● REQUIRED ACTION: Search each line below for the word "sexvietssub" and list those that contain it.

● Saved data entries:

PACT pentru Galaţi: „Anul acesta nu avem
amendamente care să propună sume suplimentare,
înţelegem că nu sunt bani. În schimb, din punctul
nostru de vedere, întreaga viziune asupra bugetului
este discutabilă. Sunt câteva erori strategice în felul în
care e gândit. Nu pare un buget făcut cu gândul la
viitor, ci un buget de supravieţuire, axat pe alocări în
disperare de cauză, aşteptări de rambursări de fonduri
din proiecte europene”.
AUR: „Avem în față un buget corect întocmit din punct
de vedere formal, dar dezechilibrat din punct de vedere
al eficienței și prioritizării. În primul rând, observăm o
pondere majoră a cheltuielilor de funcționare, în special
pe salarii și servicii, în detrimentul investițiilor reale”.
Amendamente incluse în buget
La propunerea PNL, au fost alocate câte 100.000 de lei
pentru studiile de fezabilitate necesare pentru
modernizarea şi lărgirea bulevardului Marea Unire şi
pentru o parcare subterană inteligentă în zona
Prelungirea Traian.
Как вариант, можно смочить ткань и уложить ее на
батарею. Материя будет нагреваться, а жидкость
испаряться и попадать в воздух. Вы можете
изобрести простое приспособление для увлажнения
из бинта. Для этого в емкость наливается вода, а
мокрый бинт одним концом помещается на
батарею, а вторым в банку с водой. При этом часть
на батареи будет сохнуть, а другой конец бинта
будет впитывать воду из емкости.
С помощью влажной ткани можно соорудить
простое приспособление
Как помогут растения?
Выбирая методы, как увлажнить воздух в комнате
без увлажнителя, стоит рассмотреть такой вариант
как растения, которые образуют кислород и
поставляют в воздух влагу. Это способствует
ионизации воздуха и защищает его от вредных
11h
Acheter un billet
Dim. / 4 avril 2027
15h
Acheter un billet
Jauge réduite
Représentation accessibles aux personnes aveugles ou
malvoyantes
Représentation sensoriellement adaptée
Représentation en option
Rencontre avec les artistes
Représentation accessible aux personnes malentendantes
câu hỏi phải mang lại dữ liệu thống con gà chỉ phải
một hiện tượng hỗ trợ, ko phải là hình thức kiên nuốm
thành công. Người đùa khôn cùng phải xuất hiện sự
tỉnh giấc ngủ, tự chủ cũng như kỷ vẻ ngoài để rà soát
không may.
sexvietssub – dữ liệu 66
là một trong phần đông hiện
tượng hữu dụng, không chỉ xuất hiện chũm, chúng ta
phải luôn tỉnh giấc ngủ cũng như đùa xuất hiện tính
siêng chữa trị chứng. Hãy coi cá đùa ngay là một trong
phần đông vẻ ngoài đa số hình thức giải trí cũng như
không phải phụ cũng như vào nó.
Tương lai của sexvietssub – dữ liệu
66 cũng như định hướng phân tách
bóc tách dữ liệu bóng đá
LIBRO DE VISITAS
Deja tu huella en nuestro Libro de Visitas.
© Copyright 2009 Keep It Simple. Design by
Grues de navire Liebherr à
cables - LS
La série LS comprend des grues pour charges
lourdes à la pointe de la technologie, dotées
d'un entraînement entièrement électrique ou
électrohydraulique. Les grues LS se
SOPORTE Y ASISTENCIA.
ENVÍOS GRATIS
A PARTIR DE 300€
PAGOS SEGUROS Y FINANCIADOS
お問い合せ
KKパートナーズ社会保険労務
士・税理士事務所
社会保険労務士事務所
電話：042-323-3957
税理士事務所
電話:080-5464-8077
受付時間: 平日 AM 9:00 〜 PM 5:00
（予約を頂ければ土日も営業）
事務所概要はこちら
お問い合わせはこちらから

● WRITTEN RESPONSE:
sexvietssub – dữ liệu 66
Tương lai của sexvietssub – dữ liệu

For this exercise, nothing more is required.